Goal of the Competition

Falls among adults 65 and older are the leading cause of injury-related deaths. Medical record narratives are a rich yet under-explored source of potential insights about how, when, and why people fall. However, narrative data sources can be difficult to work with, often requiring carefully designed, time-intensive manual coding procedures.

The goal in this challenge was to identify effective methods of using unsupervised machine learning to extract insights about older adult falls from emergency department narratives. Insights extracted from medical record narratives can potentially inform interventions for reducing falls.

What's in this Repository

This repository contains code from winning competitors in the Unsupervised Wisdom: Explore Medical Narratives on Older Adult Falls DrivenData challenge.

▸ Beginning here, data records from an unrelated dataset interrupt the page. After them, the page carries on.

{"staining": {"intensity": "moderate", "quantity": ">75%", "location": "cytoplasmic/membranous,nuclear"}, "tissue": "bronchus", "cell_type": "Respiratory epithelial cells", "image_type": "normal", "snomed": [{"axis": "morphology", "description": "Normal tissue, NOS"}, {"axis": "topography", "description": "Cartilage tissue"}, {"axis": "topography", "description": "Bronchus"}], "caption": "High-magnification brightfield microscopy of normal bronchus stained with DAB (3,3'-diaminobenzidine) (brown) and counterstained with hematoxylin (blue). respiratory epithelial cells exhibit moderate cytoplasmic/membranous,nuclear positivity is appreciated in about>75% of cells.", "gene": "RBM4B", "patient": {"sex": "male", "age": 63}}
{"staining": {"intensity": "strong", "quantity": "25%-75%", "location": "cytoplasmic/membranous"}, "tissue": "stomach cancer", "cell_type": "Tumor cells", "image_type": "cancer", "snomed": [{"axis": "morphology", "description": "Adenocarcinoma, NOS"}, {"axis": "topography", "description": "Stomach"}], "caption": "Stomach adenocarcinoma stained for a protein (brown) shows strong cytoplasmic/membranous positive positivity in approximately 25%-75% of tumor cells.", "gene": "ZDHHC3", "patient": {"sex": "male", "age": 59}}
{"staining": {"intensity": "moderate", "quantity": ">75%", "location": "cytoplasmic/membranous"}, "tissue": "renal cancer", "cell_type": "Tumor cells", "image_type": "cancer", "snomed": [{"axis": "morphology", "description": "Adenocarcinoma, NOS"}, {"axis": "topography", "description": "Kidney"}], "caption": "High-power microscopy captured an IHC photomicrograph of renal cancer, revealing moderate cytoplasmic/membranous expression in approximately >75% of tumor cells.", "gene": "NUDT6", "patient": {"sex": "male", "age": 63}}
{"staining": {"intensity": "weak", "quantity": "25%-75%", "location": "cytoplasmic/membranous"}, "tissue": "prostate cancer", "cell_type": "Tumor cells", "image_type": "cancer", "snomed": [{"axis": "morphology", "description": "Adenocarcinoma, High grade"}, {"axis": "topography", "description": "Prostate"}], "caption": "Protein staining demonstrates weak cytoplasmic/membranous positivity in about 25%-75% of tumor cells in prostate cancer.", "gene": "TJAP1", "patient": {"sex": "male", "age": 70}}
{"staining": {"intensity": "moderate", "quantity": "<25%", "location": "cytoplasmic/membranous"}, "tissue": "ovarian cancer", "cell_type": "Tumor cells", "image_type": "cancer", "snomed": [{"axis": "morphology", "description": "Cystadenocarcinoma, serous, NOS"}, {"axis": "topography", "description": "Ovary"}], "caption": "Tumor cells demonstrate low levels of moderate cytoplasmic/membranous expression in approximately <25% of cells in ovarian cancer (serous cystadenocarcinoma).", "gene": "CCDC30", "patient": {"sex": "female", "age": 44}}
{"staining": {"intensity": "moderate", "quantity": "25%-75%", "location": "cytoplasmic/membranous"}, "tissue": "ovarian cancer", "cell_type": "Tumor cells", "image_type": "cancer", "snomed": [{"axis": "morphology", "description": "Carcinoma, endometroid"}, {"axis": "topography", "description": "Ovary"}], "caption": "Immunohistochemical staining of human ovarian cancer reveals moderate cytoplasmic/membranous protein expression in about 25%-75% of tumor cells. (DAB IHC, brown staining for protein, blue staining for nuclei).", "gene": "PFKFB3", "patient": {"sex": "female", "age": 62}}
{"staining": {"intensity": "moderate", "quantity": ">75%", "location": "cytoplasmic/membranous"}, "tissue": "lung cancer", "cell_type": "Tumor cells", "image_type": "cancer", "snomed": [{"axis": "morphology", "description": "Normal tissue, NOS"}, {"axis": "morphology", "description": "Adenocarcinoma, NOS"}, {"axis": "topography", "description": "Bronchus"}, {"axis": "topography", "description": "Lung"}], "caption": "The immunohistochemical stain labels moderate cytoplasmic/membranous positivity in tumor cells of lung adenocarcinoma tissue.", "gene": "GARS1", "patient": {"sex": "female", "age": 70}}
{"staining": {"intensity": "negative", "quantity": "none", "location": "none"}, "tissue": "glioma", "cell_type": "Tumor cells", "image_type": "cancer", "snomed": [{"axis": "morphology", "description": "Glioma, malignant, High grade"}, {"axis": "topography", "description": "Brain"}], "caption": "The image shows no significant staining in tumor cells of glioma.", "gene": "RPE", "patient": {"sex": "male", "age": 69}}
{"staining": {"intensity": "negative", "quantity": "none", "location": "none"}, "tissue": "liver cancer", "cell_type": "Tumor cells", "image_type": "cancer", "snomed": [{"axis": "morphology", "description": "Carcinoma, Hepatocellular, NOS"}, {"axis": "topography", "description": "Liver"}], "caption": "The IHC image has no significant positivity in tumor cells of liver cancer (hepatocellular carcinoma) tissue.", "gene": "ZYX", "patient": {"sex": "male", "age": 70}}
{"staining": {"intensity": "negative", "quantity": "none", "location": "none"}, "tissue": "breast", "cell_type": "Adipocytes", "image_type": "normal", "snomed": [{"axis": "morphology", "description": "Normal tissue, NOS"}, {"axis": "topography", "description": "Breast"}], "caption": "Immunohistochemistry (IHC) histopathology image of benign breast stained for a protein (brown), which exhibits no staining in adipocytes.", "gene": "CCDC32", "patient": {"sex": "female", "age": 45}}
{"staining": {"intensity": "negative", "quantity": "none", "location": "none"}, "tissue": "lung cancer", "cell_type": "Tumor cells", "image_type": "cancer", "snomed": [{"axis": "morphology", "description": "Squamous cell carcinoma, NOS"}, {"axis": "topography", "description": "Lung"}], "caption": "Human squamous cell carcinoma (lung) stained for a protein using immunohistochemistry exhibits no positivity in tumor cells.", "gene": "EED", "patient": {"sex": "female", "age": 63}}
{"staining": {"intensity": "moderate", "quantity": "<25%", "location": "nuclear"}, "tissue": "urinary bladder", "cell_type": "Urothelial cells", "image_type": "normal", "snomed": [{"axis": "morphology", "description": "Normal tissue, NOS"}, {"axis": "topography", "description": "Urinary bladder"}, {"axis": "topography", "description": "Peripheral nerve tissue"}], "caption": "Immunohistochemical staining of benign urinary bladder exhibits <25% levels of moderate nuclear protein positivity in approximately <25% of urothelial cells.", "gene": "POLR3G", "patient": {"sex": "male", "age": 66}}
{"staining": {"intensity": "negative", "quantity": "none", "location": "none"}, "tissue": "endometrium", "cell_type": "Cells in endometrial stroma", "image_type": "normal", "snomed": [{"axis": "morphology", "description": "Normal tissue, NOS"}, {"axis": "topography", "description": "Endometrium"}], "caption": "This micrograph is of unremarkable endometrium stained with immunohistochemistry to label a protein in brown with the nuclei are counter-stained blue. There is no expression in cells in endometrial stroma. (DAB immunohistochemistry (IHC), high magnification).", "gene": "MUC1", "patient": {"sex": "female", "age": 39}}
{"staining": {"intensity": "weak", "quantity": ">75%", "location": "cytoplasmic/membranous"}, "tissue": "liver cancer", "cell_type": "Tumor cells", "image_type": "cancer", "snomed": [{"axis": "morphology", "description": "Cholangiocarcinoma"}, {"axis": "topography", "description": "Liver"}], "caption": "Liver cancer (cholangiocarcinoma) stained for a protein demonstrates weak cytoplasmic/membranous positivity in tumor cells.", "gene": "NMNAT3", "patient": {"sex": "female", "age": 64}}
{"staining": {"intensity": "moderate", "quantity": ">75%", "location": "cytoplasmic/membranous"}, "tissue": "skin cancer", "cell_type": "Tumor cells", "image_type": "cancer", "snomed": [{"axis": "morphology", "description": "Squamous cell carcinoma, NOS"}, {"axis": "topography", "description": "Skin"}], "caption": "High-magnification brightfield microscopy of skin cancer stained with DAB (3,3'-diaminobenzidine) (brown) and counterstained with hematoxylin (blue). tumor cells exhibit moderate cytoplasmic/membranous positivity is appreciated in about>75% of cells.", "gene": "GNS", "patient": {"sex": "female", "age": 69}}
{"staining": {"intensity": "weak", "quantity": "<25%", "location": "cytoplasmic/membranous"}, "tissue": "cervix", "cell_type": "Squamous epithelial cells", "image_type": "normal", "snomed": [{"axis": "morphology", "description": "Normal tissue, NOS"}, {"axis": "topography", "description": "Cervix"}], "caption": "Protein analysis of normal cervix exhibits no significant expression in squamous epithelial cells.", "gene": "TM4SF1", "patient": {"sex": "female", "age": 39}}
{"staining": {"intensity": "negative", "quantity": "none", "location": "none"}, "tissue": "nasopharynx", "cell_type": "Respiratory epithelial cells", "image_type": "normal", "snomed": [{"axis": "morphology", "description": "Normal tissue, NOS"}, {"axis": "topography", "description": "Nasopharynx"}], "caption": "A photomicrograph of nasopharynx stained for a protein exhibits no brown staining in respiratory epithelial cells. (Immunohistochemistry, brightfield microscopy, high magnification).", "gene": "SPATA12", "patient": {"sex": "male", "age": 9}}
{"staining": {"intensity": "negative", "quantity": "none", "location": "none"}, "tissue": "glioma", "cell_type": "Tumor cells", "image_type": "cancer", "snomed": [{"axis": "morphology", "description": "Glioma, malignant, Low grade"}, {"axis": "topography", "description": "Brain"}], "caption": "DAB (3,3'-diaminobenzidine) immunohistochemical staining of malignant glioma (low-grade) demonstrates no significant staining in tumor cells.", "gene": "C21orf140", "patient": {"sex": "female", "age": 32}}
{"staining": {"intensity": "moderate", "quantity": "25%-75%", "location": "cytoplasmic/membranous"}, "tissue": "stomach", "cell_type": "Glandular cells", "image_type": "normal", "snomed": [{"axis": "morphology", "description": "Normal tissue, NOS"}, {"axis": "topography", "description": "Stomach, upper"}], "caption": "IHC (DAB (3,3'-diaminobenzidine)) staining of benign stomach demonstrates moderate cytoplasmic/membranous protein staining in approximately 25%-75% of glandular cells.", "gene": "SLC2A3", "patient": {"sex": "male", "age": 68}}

Code for all winning solutions are open source under the MIT License.

Winning code for other DrivenData competitions is available in the competition-winners repository.

Winning Submissions

PlaceTeam or UserSummary of Approach
1artvolginUsing a downsampling method with ChatGPT and ML techniques, we obtained a full NEISS dataset across all accidents and age groups from 2013-2022 with six new variables: fall/not fall, prior activity, cause, body position, home location, and facility. We showed how these new indicators vary by age and sex for the fall-related cases and how they impact the likelihood of falls and post-fall hospitalization of older people. We also revealed seasonal and yearly trends in falls and provided a comparative age-based perspective, underscoring the value of the full ED narratives dataset in studying falls of older adults.
2zysymuAn information extraction pipeline was developed to aid in obtaining more specific details about what happened in the fall events. Inspired by TabLLM I created a custom prompt in a human-readable format for each data point, combining information contained on tabular variables and event narratives (which are "translated" so that technical terms are easier to understand). Six questions, each related to a different characteristic of the fall (cause, diagnosis, etc.), are appended to the prompts and fed to a Text2Text Generation LLM that extracts information by answering the questions. Finally, I train one LDA model for each kind of question to model the topics of the answers, creating a granular way of analyzing and recovering falls given their different characteristics.
3saketWe leveraged the ‘OpenAI’s text-embedding-ada-002’ embeddings provided by DrivenData to create a vector store in FAISS (Facebook Semantic Search). This allowed us to query the narrative using range search that returned relevant results. A key part of our solution involved meaningful context-aware and narrative (limited character) imposed query construction and understanding/categorizing actions that cause a fall. We also dug into the coding manual to understand how the narrative was structured and how best to extract precipitating events. We compared our solution to samples from OpenAI Chat GPT 3.5 and concluded ours was just as effective.
4xviiMy approach made use of embeddings, dimensionality reduction, clustering algorithms, network graphs and text summarization techniques to effectively identify and understand themes from medical narratives on older adults falls. The clustering analysis employed DBSCAN algorithm in conjunction with UMAP processing on the dimension reduced (PCA) embeddings data to uncover key themes cluster. Network graphs were used to explore keyword pair occurrences within narratives for the different clusters, with keyword ranking via the PageRank algorithm highlighting significant terms. Text ranking and summarization were applied to generate summaries for narrative clusters to provide insights into key themes.

Bonus Prizes

PrizeTeam or User
Most novel approachSeaHawk
Most compelling insightartvolgin
Best visualizationjimking100
Best null resultResearch4Good
Most helpful shared codezysymu
Most promising mid-point submissionsRyoyaKatafuchi, artvolgin, and saket

Additional solution details can be found in the reports folder inside the directory for each submission.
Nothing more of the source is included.